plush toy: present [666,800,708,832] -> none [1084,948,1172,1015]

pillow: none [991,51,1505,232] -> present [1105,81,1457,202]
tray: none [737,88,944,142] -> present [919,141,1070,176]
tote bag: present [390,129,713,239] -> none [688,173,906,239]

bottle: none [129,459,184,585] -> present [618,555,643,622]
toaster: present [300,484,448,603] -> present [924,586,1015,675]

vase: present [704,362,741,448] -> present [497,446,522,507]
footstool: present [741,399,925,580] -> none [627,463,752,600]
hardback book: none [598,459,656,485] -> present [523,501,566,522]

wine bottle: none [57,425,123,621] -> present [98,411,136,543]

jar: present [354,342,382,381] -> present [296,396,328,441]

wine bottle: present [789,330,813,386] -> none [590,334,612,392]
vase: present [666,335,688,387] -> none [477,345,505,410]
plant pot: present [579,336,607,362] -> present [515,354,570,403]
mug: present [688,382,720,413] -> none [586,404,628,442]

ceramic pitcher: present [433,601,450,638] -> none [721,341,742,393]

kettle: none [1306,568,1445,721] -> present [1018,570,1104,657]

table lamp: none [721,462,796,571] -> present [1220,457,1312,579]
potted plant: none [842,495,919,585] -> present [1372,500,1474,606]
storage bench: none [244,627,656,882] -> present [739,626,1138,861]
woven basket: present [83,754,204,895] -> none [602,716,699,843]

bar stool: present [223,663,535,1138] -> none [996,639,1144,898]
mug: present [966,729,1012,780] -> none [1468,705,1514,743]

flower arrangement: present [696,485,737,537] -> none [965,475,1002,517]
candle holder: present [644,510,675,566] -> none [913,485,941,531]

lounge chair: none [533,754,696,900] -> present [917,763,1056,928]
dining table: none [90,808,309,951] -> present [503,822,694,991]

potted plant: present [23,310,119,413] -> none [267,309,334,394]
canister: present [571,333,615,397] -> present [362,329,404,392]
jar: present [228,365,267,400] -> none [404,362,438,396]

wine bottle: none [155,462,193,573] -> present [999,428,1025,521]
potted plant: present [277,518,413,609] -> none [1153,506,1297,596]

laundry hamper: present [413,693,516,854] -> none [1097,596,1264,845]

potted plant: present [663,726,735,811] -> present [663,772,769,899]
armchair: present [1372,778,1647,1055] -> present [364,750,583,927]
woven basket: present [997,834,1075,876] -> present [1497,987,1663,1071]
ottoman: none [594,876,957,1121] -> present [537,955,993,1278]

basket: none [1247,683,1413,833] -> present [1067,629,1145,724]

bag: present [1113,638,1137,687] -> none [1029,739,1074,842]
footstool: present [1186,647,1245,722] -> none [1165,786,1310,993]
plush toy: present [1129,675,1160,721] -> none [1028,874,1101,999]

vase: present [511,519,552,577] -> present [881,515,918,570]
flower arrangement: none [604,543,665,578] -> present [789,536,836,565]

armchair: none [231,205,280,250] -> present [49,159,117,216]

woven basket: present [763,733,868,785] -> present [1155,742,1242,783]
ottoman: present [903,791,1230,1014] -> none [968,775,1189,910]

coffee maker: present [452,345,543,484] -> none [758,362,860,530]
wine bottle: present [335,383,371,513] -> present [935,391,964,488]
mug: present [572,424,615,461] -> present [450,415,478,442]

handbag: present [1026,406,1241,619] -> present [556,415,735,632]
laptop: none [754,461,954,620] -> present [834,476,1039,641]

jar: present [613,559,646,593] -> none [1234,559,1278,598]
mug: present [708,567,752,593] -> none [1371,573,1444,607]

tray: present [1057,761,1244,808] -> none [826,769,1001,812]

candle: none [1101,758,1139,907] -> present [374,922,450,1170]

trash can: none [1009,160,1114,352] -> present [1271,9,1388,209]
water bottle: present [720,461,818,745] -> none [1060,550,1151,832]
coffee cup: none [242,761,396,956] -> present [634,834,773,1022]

» **Directions for this task**
In restating the data, begin at its first line, reproduce each line word for word, and conclude with the line that contains "vase: present [704,362,741,448]".

» **The completed task**
plush toy: present [666,800,708,832] -> none [1084,948,1172,1015]

pillow: none [991,51,1505,232] -> present [1105,81,1457,202]
tray: none [737,88,944,142] -> present [919,141,1070,176]
tote bag: present [390,129,713,239] -> none [688,173,906,239]

bottle: none [129,459,184,585] -> present [618,555,643,622]
toaster: present [300,484,448,603] -> present [924,586,1015,675]

vase: present [704,362,741,448] -> present [497,446,522,507]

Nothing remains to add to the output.